Pass 3 — place elements in reverse order (right-to-left through input)

Process 1  → count[1]=1 → output[0]=1  → count[1] becomes 0
Process 3  → count[3]=5 → output[4]=3  → count[3] becomes 4
Process 3  → count[3]=4 → output[3]=3  → count[3] becomes 3
Process 8  → count[8]=7 → output[6]=8  → count[8] becomes 6
Process 2  → count[2]=3 → output[2]=2  → count[2] becomes 2
Process 2  → count[2]=2 → output[1]=2  → count[2] becomes 1
Process 4  → count[4]=6 → output[5]=4  → count[4] becomes 5

output: [1, 2, 2, 3, 3, 4, 8]

Iterating right-to-left preserves the original relative order of equal elements — making the sort stable. Stability is required when counting sort is used as the inner pass of radix sort.

Naive Implementation

The naive version just reconstructs the output by iterating over the count array. It is not stable — when multiple identical values exist, you cannot tell which original element goes first.

fn counting_sort_naive(input: &[usize], k: usize) -> Vec<usize> {
    // k is the maximum value (inclusive)
    let mut count = vec![0usize; k + 1];
 
    // Pass 1: tally occurrences
    for &x in input {
        count[x] += 1;
    }
 
    // Pass 2: reconstruct output by reading count array in order
    let mut output = Vec::with_capacity(input.len());
    for (value, &freq) in count.iter().enumerate() {
        for _ in 0..freq {
            output.push(value);
        }
    }
 
    output
}
 
fn main() {
    let data = vec![4usize, 2, 2, 8, 3, 3, 1];
    let sorted = counting_sort_naive(&data, 8);
    println!("{:?}", sorted); // [1, 2, 2, 3, 3, 4, 8]
}

This works for plain integers but loses stability: if the input were pairs (key, payload), you could not preserve payload order for equal keys.

Optimized Implementation

The optimized version uses the prefix-sum trick so that each element's exact output index is computed before placement. Iterating right-to-left through the input then guarantees stability.

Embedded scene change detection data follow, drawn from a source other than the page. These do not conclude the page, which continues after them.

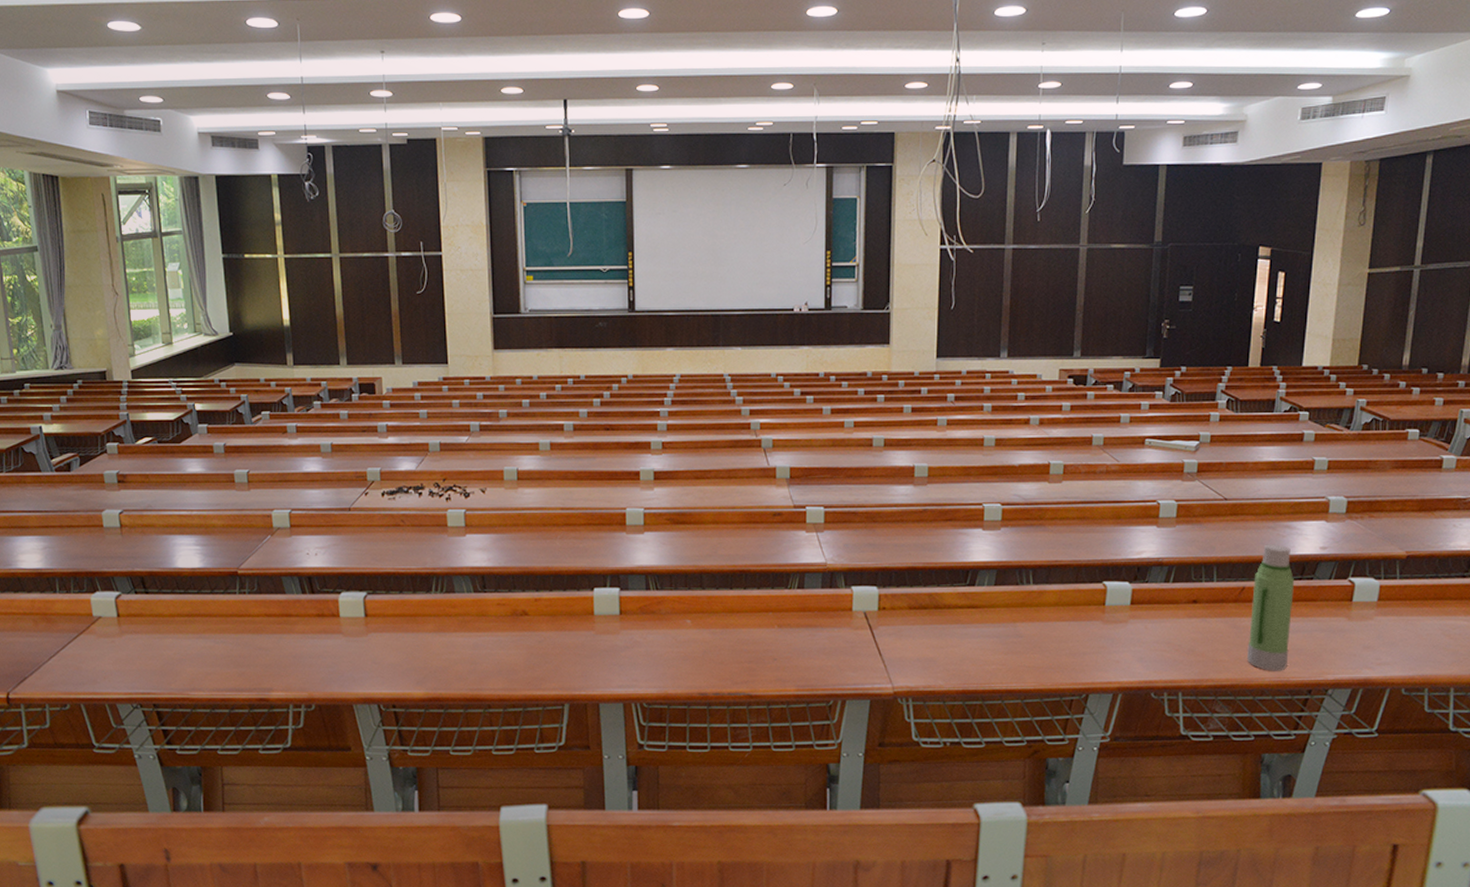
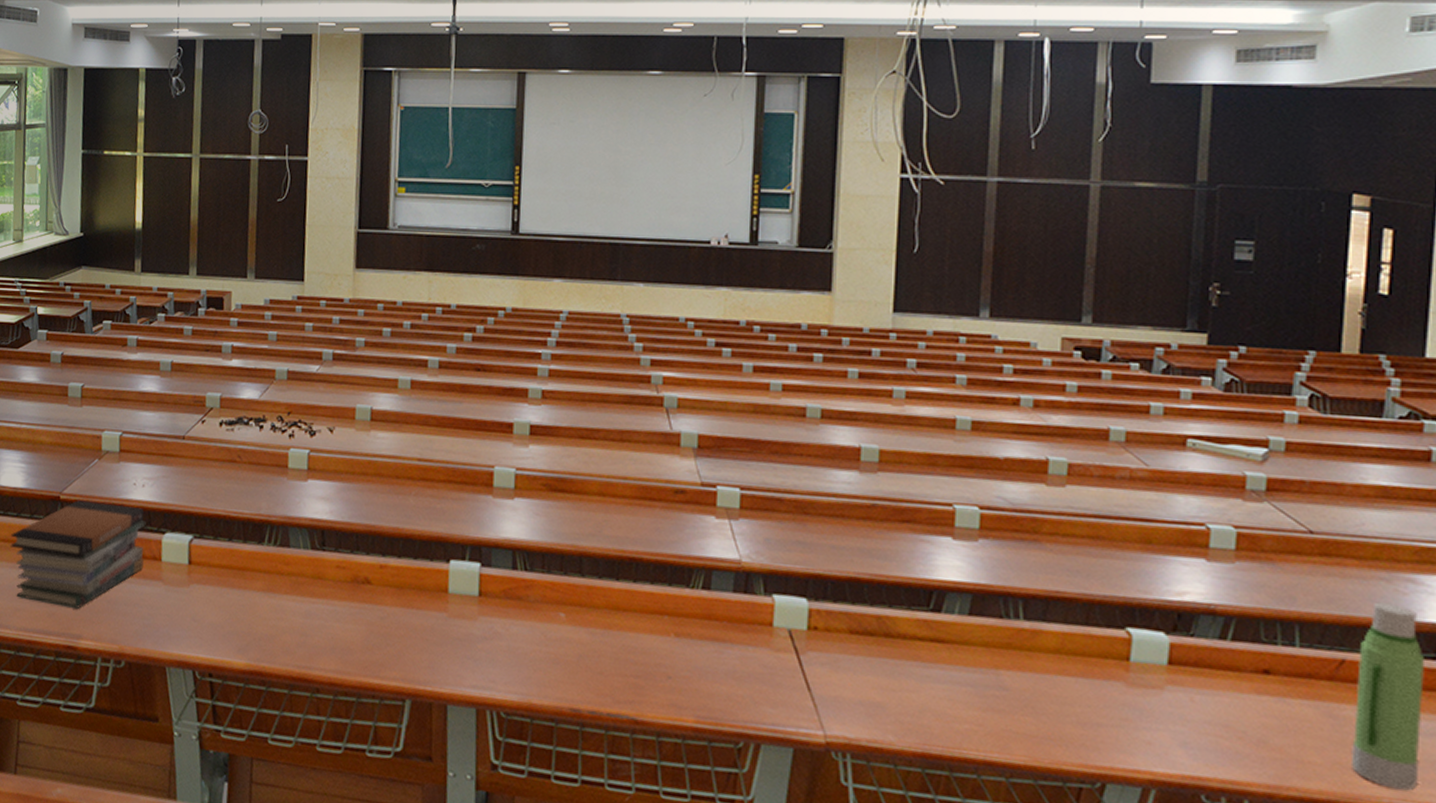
book stack: none [194,573,323,666] -> present [10,500,146,609]

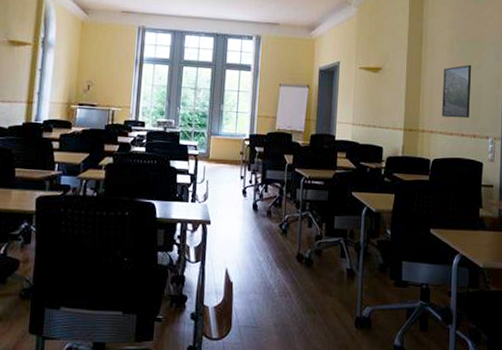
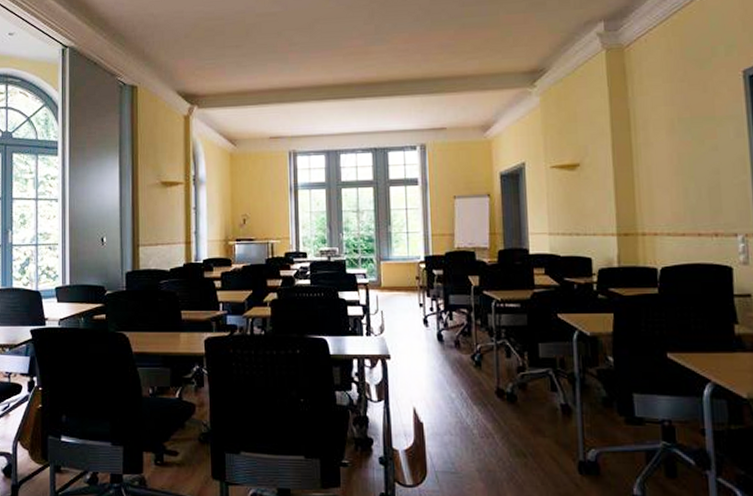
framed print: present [442,64,472,119] -> none [664,146,706,215]

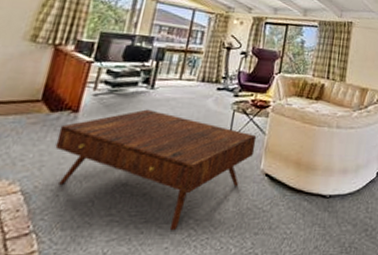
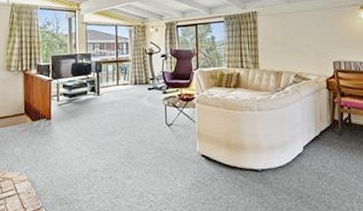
coffee table: present [55,109,257,231] -> none [41,112,189,204]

fn counting_sort_stable(input: &[usize], k: usize) -> Vec<usize> {
    let n = input.len();
    let mut count = vec![0usize; k + 1];
 
    // Pass 1: tally
    for &x in input {
        count[x] += 1;
    }
 
    // Pass 2: prefix-sum — count[v] becomes number of elements <= v
    for i in 1..=k {
        count[i] += count[i - 1];
    }
 
    // Pass 3: place — iterate input right-to-left for stability
    let mut output = vec![0usize; n];
    for &x in input.iter().rev() {
        // count[x] is a 1-based count; subtract 1 for 0-based index
        count[x] -= 1;
        output[count[x]] = x;
    }
 
    output
}
 
fn main() {
    let data = vec![4usize, 2, 2, 8, 3, 3, 1];
    let sorted = counting_sort_stable(&data, 8);
    println!("{:?}", sorted); // [1, 2, 2, 3, 3, 4, 8]
}

Why reverse iteration? After the prefix-sum pass, count[v] points one past the last slot allocated for value v. The rightmost occurrence of v in the input should land in count[v] - 1, then the next occurrence (moving left) lands in count[v] - 2, and so on. Iterating right-to-left through the input fills slots from right to left for each value, preserving the original order among duplicates.

Time Complexity

Case	Time	Explanation
Best	O(n + k)	Single pass to count, single pass to reconstruct
Average	O(n + k)	No branching on values; always three linear passes
Worst	O(n + k)	Same three passes regardless of input order

The constant hidden inside O(n + k) is very small — roughly 3n + k operations. When k is O(n), this reduces to O(n), beating any comparison sort. When k grows much larger than n — for example, sorting 100 numbers in the range [0, 10⁹) — the k term dominates and counting sort becomes impractical, both in time and memory.

Space Complexity

O(n + k): the count array of size k + 1 plus the output array of size n. Neither can be avoided with this approach. For large k (say, 32-bit integers) you would need 4 GB just for the count array, which is why counting sort is typically restricted to small k or used digit-by-digit inside radix sort.